Across the entries, how many lines have the string "namelist" in them? Reply with only a number.

+++ GIVEN DATA

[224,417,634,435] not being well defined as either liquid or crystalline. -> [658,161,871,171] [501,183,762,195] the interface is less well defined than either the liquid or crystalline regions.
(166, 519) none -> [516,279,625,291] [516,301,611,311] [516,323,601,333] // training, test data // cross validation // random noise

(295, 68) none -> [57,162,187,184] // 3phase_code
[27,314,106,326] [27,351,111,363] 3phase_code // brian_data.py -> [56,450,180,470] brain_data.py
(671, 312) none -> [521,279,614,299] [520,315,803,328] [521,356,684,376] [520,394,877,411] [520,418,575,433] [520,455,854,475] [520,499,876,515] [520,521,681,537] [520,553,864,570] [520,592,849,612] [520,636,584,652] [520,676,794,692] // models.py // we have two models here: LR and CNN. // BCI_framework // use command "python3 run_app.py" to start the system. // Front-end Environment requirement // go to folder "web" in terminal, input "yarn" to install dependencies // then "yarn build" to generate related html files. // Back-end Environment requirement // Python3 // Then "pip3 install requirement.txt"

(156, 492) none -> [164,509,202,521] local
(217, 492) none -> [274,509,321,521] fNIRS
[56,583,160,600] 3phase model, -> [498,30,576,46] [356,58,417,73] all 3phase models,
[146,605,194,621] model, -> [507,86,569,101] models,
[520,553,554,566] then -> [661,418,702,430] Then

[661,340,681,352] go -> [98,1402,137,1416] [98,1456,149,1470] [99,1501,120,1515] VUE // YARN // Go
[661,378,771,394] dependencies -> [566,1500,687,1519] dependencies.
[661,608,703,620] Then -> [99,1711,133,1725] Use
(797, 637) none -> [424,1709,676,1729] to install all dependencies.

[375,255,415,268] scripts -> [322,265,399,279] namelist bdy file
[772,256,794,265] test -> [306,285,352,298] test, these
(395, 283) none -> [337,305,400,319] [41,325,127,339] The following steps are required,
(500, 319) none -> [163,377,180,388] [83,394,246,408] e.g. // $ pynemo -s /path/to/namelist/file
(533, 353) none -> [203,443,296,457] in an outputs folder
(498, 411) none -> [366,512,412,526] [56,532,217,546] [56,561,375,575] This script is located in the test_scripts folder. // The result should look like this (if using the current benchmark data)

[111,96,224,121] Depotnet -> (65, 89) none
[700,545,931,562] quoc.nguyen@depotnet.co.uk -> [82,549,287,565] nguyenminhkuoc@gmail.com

++++++

_RESULT OF THIS TASK_: 2